Heather Wheatley Bio: It was natural that Heather was born with a green fist…
Heather’s passion for fine horticulture began on her grandmother’s farm right here in Davidsonville at Bittersweet Hill Nurseries. She recounts a comment that Homestead Gardens’ founder Don Riddle made to her during an American Horticulture Society meeting – that no other life pursuit could have made as much sense as this. This was a profound moment between the two of them that Heather will never forgot.
Over the past two decades, Heather has been committed to both domestic and international education and applied training in the fields of Horticulture and Sustainable Agricultural Business practices with an emphasis on site-specific solution gardening.
She is delighted to bring all of that knowledge back to her hometown at Homestead Gardens. When asked the reason behind her passion for plants and knowledge seeking, Heather laughs “We are living in a botanical world and I am just a botanical girl”.
Heather’s education at the University of Maryland ignited her passion for protecting the treasure that is the Chesapeake Bay. She set her sights on mastering the concepts of Bay-wise planting to solve storm-water management issues using the thoughtful integration of natives, native cultivars, and hybrids. “I love natives, of course, but we hybridize and select because natives don’t solve every issue we have in the modern home garden”, explains Wheatley.
She has seen first-hand how well integration works in building functional plant communities on projects such as the High-Line in New York where Piet Oudolf created, among other things, a small animal habitat out of an elevated abandoned train line. Another example is Olympic Park in London where what was a brown field is now a sanctuary of lushness for the city!

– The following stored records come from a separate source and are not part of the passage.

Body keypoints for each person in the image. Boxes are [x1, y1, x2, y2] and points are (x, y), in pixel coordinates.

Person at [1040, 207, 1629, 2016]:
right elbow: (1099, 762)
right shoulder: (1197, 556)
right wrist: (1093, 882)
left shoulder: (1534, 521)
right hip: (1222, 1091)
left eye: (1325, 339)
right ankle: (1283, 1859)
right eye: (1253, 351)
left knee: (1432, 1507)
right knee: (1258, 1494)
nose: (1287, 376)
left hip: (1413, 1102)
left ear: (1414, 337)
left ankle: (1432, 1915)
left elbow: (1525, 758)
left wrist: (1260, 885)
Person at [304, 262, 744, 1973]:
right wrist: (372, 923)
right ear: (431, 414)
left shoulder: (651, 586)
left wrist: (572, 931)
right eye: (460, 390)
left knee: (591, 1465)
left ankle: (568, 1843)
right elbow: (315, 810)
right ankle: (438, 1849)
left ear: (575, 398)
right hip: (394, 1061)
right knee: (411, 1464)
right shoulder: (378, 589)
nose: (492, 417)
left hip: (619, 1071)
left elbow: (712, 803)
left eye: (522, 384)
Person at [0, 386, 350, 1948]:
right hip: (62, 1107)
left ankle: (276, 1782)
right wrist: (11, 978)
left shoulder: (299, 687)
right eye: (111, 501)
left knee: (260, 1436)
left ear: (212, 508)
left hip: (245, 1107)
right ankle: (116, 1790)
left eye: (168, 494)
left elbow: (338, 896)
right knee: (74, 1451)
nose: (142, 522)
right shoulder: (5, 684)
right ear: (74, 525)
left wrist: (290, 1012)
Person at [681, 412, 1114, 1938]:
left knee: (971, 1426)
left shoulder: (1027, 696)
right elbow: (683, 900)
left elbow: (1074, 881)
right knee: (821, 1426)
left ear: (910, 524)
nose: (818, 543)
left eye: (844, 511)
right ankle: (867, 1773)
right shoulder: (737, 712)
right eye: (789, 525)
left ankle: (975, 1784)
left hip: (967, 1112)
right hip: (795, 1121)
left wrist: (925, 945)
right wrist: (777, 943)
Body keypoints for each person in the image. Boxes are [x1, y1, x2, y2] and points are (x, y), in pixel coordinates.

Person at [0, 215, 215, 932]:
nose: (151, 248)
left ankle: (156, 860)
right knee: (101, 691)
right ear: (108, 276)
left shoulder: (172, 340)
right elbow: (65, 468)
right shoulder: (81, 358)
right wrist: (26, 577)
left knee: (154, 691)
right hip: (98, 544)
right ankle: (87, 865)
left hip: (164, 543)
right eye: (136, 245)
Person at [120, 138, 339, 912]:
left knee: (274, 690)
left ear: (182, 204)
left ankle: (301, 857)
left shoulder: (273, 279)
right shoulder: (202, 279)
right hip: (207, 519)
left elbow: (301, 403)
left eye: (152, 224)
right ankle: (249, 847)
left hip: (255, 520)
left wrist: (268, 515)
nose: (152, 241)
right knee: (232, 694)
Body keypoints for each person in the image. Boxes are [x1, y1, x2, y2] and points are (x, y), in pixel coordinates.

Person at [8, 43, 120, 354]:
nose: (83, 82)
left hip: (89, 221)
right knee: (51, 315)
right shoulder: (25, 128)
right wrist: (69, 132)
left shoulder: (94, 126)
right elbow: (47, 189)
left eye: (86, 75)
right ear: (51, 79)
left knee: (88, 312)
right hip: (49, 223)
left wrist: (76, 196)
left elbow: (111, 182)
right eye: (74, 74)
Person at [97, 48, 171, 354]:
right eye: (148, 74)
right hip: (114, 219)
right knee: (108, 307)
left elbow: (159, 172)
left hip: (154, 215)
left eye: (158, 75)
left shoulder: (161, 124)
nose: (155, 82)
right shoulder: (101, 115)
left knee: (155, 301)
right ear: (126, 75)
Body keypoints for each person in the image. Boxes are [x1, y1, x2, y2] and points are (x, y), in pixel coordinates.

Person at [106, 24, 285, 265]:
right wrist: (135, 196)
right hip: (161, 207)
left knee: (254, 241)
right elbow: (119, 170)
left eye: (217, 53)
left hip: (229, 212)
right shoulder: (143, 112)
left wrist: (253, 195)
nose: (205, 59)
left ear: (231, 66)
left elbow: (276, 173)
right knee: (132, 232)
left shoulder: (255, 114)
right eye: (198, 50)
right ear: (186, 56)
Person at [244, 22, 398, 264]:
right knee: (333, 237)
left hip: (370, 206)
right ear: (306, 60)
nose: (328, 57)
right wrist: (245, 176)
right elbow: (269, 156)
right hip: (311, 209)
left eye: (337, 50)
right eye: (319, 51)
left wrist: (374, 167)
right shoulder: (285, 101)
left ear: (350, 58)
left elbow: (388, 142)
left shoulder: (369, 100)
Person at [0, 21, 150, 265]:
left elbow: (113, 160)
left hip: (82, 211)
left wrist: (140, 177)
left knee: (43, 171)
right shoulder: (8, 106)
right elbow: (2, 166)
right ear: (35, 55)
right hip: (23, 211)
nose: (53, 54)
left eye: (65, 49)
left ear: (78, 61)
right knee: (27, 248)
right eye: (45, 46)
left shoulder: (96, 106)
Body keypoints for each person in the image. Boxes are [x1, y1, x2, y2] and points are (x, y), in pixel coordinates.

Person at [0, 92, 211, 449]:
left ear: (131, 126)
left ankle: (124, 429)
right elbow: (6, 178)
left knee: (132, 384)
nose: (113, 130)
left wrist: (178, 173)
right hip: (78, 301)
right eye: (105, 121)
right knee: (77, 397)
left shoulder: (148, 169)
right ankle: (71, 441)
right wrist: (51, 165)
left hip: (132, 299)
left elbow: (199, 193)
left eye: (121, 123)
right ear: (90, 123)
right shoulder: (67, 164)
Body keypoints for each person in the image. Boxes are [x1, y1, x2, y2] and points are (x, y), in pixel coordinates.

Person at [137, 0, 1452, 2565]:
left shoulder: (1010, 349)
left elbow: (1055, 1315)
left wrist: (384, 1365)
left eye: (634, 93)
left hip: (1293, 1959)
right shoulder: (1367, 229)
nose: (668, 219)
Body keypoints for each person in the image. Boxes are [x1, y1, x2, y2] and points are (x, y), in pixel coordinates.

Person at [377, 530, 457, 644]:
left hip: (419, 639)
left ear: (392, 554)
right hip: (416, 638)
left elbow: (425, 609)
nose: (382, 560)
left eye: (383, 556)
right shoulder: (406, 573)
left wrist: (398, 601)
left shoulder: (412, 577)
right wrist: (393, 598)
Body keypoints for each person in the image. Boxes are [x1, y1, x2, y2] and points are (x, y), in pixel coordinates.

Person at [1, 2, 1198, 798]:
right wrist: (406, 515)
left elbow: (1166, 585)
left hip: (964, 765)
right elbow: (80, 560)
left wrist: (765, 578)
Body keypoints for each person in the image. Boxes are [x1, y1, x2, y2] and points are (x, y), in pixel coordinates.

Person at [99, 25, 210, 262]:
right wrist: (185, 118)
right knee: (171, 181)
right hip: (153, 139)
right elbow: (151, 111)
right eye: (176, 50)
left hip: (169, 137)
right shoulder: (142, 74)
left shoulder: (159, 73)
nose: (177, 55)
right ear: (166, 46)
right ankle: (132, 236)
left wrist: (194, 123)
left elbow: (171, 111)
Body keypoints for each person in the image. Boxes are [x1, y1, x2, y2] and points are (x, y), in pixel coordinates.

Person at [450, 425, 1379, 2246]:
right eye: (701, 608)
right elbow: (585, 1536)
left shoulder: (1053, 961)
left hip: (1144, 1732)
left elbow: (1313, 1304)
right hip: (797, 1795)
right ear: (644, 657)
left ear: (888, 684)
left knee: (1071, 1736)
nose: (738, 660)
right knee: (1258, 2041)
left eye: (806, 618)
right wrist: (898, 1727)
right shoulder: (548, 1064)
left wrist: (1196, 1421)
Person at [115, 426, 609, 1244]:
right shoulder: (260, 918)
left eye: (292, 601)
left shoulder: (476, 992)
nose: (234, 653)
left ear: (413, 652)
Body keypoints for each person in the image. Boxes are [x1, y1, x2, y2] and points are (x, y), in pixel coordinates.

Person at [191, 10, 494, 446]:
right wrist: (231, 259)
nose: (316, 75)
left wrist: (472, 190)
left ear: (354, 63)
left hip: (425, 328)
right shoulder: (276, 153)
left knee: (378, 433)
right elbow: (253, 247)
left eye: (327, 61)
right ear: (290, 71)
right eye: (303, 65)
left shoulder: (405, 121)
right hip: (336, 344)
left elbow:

Since sustainable horticultural practice is a newer concept in the US, Heather decided to study and work abroad. Her time studying at the École Supérieure d’Agriculture d’Angers in France further fueled her passion for building plant communities to support beneficial insects and pollinators with high functioning nectaries, riparian shoulders and shores that promote soil conservation, screen slopes with plants that need very little water and even food-scaping for people too!